Paul takes sides with God against his fellow Jews. Let God be true and every man a liar. And this must be the position of every Jew who is going to be saved. If the chief priests, Caiaphas and Annas, seek to say a word in their own defence there is no hope for them at all. If they think they possess one shred of righteousness that could satisfy the demands of a holy God then they lack any possibility of escape from hell. It is when Jews or Gentiles fail to recognize they had sinned against God in their own natures, and refuse to lay hold of the one name under heaven given among man whereby we must be saved that we become lost men and women. We have to justify the ways of God. “When you send leanness into my life for living without you, then you prevail in your judgment on me. When you make all the cisterns I drink full of bitter water then you are proved right in what you do. When in the early hours of the morning you wake me up and parade the memory of my past, uncovered, unconfessed sins before me then you are right to do it.

Paul meets the challenge of Jewish self-justification that it was to them perfectly understandable that they lacked faith in Jesus of Nazareth, and that their unbelief in Christ was all God’s fault, a result of God’s unfaithfulness to them in failing to give them saving faith and to keep them trusting in him – that was the explanation for their disbelief in his Son. It was all God’s fault not theirs. And you remember the words of Jesus speaking to defiant Jerusalem who had heard him preaching in the courts of the temple, “If any one thirst let him come unto me and drink” but they’d said, “We are not thirsty and we wouldn’t come to you to drink of your life.” And he preached his warning against their unbelief, “O Jerusalem, Jerusalem, you who kill the prophets and stone those sent to you, how often I have longed to gather your children together, as a hen gathers her chicks under her wings, but you were not willing! Look, your house is left to you desolate. I tell you, you will not see me again until you say, ‘Blessed is he who comes in the name of the Lord’” (Lk. 13:34&35).

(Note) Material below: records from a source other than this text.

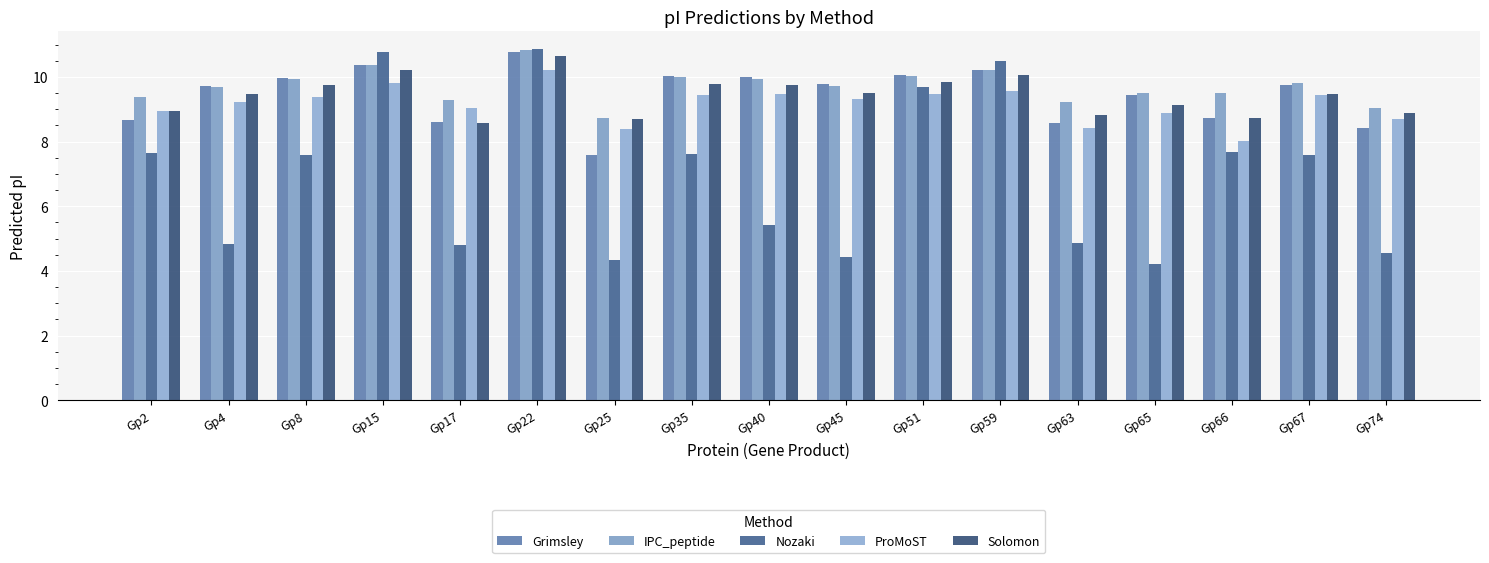

What are all the series names shown in the legend?

Grimsley, IPC_peptide, Nozaki, ProMoST, Solomon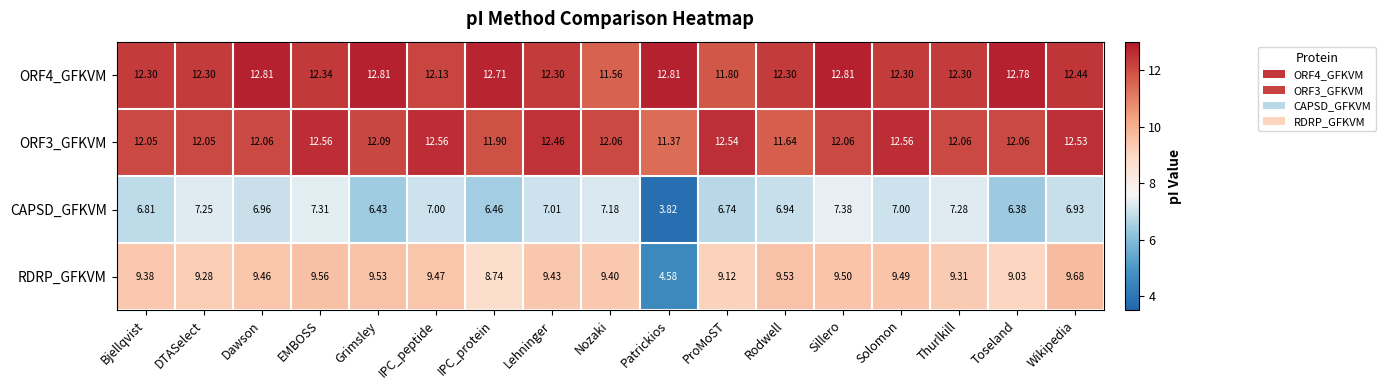

Is the value of ORF4_GFKVM at IPC_peptide greater than the value of ORF3_GFKVM at Rodwell?

Yes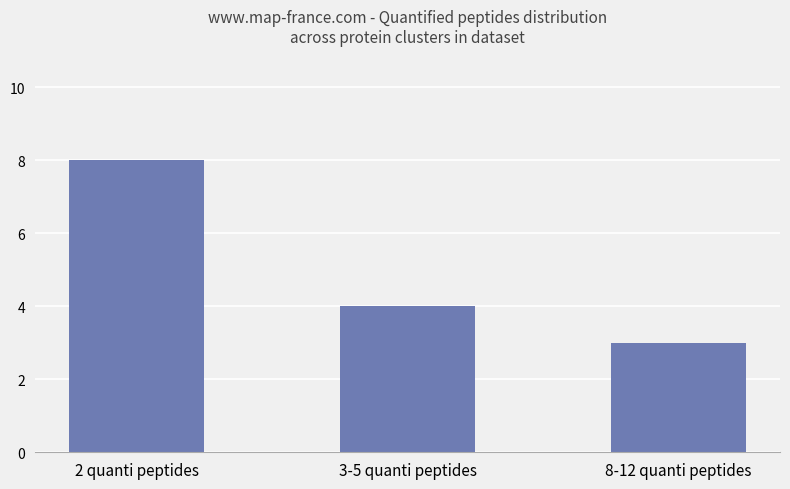

Rank the categories by value from lowest to highest.

8-12 quanti peptides, 3-5 quanti peptides, 2 quanti peptides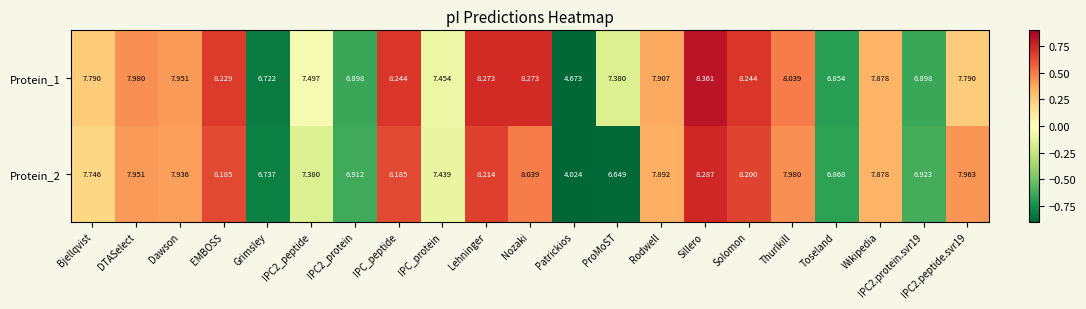

Which category has the lowest value in the Protein_2 series?

Patrickios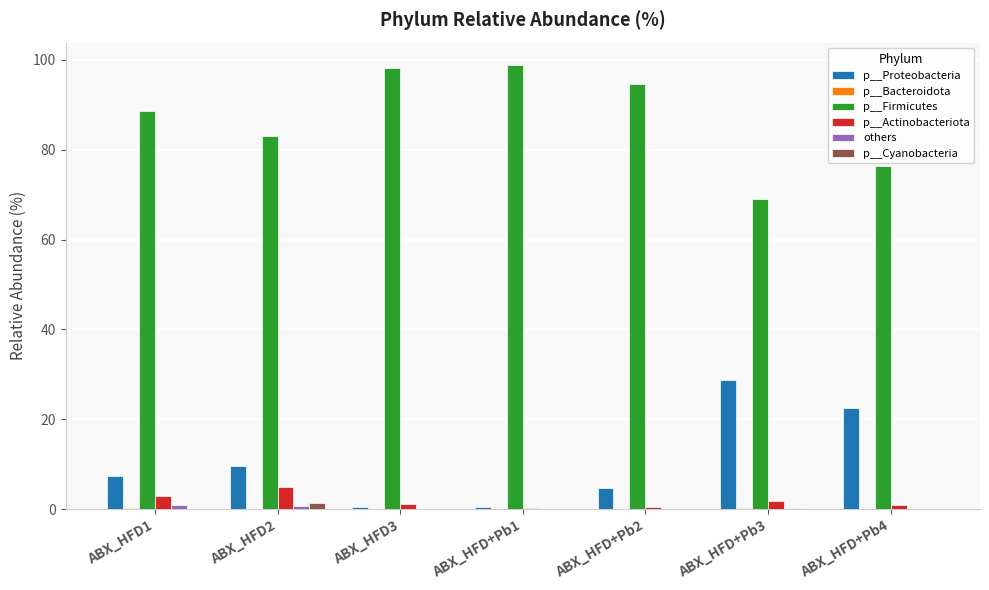

At which label is p__Proteobacteria closest to 14?

ABX_HFD2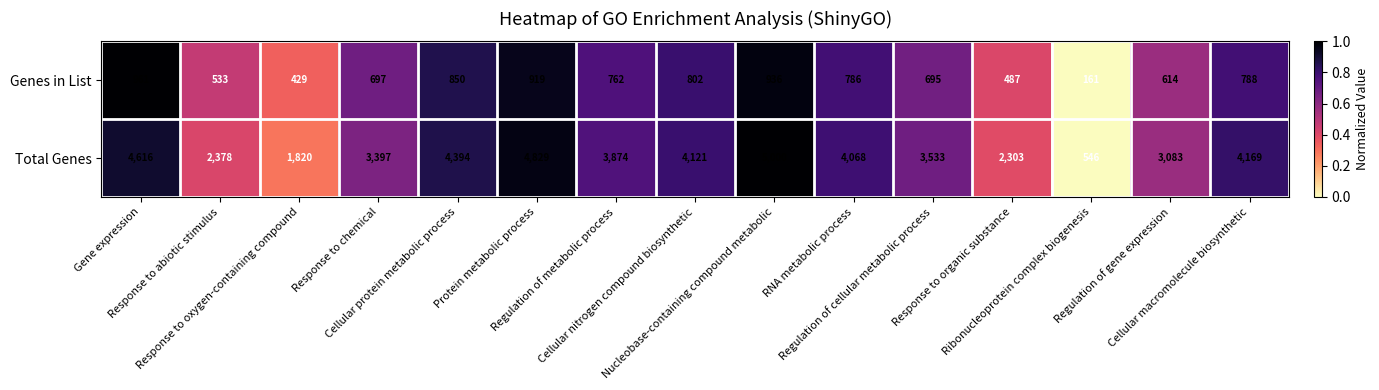

What is the average value of the Total Genes series?

3475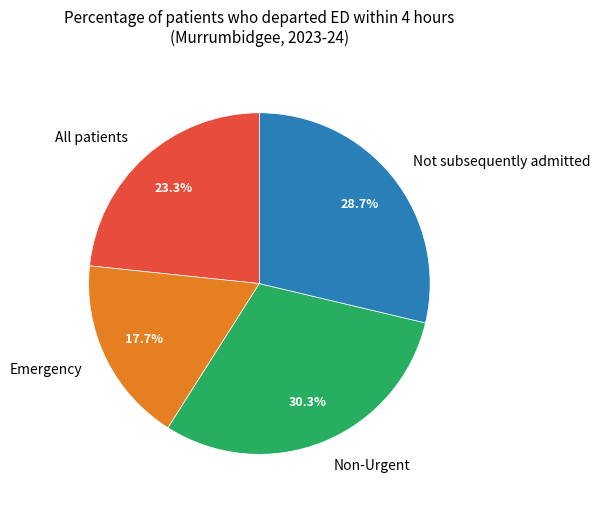

The All patients slice represents 23% of the pie. True or false?

True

The faithfulness of God is unchangeable. He will speak to you just as your state and relationship to him requires. He will not speak “Peace! Peace!” when there is no peace between you and God. Aren’t you blessed to have so loving and patient a God to tell you what is wrong, and what needs to be put right? Confess to him today that all the ways he has brought judgment into your life have been right and true and just. He alone is right. He alone is true. Admit it. Tell him so, and that your wretched resentment and self-justification have been filthy rags. Admit the error of your ways. Turn from them. Thank him that he has spared you to this moment in order to put you right with him. If we confess our sins, then and only then, he is faithful and just to forgive our sins and cleanse us from all unrighteousness. So it was for sins as heinous as King David’s. David was unfaithful, but God was faithful in dealing with him mercifully so that today David and Uriah and Bathsheba are lost in wonder, love and praise before the throne of God praising redeeming grace. You can be with them too. But you must bow before God and appropriate the sacrifice of Jesus Christ the only propitiation for our sin before a sin-hating God. Be covered by it. Plead to him today, “God you are true, and I am a liar. God be merciful to me the sinner,” and I assure you that none has prayed that prayer in vain.